Ben Heck's Alexa, A Raspberry Pi and the Google TensorFlow Image Classifier

6 Mar 2018

After watching Ben Heck's two episodes on automating his workshop with Bob Badley (Episodes 325 & 326) I was inspired into having a go at it myself. But what should i connect it up too?

Someone ive been following online in the subject of machine learning and computer vision, Dr Adrian Rosebrock at PyImageSearch, recently did a blog on creating a scalable Keras + deep learning REST API

Ive been looking for some way to improve classification speed on my robot Zed. You may have seen him on some other posts on using opencv to track objects & LIDAR scanning. My main problem is the CPU power of the raspberry pi. I did try and look into a Cluster Hat but the tensorflow wheel only supports ARM 8 and the chips on the zeros are only ARM 7 (no you cant just rename the wheel to make it install!) Another option i was looking into was NVIDIA;s Jetson TX2 but for the chip and companion card your looking an almost £1000 and for all the grand total of 256 CUDA cores. So when Adrian posted his blog on the Classifier API i was very excited at the idea of offsetting the computational aspect of identifying an image with TensorFlow. Running a classification on a raspberry pi can take anything up to 70 seconds but sending an image to the API running on my 9 year old re purposed Intel Core2 Quad Core 2.5GHz Ubuntu server we can reduce this down to < .8 of a second.

I've been having a go at replicating his project and wrapping it up in a docker build and i wondered, Can I connect both Ben's Alexa automation project, and Adrian's Image classifier API? It turns out we can!

Using the Alexa API as Ben did in his videos, we can setup a new skill and send that to our Alexa/Echo device, have that then send a HTTPS POST to a web service running on the pi, instructing it to take a picture with the Pi Camera. We then get the Pi to send that photo to the tensorflow classifier API, return the results to the Pi and then have Alexa read it out for us. I noticed a few comments under Ben's video about the issue over running this service as HTTPS w/ SSL so hopefully i can also cover how we can overcome that later in this post.

There is quite a bit going on here, so im going to split it up into 3 sections.

Part 1 - Configuring the Alexa skill in the Amazon developers portal.

Just as Ben & Bob did in their video we are going to start with the Alexa Skill. Using your Amazon account details, head over to https://developer.amazon.com/ and login to the portal with the link in the top/right corner.

You should now have the following screen up..

Click the Alexa item and then in the top right you want the "Your Alexa Consoles" > "Skills" Menu item

In the next screen you should get an option to "Switch to the new console" we will do that but if your reading this down the line sometime you may not need to.

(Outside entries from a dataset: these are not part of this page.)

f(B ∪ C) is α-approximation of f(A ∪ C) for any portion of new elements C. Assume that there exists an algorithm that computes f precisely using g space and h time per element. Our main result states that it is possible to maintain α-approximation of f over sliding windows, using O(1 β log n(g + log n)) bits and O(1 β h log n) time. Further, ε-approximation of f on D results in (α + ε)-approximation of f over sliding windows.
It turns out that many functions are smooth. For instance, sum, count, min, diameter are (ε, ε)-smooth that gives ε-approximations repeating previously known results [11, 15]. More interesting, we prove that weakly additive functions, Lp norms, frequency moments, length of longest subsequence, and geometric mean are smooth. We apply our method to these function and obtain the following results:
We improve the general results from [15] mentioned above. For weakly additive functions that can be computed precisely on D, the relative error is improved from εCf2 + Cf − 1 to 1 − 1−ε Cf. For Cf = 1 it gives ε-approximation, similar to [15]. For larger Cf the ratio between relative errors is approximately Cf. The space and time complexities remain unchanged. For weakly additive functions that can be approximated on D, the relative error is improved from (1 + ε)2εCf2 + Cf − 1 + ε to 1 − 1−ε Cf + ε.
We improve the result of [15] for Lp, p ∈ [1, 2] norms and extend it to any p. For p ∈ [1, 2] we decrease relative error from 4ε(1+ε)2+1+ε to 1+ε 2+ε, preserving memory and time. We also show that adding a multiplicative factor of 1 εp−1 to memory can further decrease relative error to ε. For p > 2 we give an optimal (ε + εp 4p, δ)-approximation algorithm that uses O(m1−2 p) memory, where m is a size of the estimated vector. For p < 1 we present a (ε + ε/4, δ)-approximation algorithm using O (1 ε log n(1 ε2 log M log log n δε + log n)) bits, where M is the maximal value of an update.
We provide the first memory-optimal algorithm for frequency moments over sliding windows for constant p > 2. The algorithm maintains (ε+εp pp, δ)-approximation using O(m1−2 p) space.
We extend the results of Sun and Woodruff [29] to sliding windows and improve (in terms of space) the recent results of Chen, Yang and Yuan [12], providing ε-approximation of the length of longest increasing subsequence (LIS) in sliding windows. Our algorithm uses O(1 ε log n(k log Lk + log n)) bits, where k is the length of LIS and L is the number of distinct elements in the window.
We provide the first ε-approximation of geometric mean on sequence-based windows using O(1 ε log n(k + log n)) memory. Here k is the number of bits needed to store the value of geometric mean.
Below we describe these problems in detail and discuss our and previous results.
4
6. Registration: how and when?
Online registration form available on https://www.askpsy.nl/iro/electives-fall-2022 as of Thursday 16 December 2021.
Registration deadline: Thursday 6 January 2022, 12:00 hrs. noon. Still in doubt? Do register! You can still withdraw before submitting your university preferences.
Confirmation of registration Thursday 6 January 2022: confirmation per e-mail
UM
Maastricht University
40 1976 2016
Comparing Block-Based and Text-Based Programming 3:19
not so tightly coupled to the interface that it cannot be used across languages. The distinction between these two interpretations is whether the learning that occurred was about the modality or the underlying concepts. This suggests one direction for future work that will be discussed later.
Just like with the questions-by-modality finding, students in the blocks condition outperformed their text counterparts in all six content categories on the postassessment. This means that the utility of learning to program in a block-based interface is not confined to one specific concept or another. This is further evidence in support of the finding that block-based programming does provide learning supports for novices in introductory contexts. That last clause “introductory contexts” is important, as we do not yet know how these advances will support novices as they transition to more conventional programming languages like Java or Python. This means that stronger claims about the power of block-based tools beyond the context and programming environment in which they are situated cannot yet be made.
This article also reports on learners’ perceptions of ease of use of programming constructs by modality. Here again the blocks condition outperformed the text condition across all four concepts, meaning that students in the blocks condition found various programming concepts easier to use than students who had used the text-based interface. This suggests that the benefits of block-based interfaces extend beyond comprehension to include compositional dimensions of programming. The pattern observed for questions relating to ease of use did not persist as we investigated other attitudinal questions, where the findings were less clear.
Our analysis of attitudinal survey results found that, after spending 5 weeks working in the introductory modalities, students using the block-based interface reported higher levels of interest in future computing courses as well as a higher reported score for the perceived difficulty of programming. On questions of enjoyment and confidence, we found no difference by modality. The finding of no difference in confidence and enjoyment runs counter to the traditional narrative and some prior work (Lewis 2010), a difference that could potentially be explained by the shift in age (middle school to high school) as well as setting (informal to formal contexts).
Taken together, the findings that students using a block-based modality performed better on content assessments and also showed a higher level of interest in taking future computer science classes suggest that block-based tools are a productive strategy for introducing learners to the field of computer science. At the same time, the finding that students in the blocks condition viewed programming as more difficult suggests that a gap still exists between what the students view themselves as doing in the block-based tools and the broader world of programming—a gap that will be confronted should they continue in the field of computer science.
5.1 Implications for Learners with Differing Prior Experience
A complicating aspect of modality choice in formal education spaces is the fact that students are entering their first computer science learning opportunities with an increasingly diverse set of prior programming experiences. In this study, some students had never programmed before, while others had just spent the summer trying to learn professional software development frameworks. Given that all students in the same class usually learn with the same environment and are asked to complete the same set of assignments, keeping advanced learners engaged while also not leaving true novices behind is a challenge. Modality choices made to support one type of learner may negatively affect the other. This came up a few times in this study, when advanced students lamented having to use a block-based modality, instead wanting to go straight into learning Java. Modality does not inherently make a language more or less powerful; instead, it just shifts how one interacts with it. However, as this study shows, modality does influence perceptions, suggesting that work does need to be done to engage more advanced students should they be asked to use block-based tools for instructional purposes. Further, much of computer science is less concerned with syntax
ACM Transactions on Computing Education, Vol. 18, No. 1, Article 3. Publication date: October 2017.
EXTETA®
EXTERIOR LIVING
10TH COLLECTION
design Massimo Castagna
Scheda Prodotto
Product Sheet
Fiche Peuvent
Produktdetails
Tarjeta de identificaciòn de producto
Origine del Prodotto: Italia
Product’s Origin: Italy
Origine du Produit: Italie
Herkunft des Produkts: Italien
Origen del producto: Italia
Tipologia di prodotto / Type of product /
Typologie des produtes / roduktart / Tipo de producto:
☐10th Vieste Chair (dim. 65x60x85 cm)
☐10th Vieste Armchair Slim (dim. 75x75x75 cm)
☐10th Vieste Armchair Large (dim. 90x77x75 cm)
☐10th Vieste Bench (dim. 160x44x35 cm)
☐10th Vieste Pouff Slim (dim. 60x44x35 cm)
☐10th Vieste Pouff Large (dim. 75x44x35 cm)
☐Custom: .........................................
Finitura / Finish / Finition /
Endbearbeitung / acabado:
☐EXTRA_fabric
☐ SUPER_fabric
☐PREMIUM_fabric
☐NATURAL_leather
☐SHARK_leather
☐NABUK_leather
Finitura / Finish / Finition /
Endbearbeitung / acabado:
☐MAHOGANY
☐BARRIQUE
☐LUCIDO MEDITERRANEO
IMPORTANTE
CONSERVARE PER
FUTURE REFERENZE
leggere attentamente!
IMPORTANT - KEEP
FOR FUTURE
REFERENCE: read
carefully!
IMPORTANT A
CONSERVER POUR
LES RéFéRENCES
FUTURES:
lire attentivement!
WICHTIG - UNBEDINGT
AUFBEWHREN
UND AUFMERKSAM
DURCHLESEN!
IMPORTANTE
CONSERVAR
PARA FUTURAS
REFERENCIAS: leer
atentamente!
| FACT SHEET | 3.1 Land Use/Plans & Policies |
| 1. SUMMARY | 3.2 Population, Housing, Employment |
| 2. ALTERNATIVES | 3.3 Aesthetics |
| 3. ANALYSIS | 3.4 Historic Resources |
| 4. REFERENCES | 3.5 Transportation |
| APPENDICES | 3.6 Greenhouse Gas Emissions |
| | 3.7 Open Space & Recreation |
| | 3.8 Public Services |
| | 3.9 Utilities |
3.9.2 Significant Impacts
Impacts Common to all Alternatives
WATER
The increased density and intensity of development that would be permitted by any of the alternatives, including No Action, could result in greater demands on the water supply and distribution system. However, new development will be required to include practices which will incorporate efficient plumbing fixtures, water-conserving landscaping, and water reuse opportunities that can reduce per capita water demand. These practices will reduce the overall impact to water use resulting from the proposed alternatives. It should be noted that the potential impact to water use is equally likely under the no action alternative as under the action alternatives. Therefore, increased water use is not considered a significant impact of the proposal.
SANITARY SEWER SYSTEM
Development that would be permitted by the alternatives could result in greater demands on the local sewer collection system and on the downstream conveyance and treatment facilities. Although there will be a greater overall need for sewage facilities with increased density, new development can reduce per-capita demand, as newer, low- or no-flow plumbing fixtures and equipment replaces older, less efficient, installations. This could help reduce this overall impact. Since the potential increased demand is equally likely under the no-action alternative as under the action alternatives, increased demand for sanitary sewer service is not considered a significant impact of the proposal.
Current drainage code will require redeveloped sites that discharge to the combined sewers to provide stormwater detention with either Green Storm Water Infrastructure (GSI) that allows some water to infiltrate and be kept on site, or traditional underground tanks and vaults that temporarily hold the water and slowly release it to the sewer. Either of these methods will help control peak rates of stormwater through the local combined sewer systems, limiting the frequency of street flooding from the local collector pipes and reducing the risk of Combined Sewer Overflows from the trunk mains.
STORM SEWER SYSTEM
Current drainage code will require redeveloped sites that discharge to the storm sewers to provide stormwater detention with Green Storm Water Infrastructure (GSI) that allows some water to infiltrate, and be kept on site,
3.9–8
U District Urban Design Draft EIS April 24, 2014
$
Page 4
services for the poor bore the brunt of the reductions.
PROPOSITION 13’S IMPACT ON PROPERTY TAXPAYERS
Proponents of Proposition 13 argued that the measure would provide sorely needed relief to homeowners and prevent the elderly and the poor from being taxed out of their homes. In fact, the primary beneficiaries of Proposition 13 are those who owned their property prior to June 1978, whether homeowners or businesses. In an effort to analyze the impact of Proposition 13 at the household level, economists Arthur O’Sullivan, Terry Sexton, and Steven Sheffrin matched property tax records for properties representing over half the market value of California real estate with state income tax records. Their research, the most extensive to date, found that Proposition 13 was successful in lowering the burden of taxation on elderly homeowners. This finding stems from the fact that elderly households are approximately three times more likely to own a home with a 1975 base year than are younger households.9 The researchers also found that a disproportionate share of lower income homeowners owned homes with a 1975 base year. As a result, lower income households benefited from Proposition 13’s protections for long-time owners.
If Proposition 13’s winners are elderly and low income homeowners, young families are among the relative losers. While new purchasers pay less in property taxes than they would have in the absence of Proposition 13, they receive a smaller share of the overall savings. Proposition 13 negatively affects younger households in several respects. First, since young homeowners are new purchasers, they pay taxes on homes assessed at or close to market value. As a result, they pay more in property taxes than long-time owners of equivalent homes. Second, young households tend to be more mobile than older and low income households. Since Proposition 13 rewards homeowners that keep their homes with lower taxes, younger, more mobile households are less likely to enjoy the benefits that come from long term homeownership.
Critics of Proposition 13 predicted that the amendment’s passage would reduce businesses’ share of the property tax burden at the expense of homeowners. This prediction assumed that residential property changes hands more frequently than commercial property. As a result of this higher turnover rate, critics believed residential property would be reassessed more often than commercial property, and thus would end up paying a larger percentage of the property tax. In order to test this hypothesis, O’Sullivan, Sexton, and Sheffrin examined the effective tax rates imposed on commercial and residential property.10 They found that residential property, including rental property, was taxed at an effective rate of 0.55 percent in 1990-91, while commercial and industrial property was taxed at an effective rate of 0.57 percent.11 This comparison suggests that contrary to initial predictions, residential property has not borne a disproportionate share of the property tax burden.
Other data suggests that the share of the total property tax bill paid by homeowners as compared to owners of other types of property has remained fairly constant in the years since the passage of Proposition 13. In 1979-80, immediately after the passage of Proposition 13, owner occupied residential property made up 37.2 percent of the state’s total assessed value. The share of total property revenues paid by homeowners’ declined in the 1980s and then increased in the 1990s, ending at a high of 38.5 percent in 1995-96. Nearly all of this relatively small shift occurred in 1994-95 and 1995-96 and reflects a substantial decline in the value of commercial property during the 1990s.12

In the next screen will be a list of our Alexa skills, here we click on Create Skill and begin the process.

Lets call out new skill Hello 14 and click next to continue..

In the next screen we select "Custom" and then Create Skill and we should end up with the main page looking like the below..

Here is where we cheat a little. We wont be setting up any "Intents" as Ben did in his Film. Instead we will use the simple call to our Intent "Hello 14" to launch the python code on the pi to callisfy the image.

On the left hand side of the screen go into the JSON editor, clear everything that is in there and paste in the following code. I have included an example of 1 intent in the JSON this is only because the editor gets a bit funny if we dont have any specified.

{
    "languageModel": {
        "invocationName": "hello fourteen",
        "intents": [
            {
                "name": "YesIntent",
                "slots": [],
                "samples": [
                    "yes",
                    "sure"
                ]
            }
        ],
        "types": []
    }
}

Once done we then save and build the Alexa model and wait a few minutes for it to complete.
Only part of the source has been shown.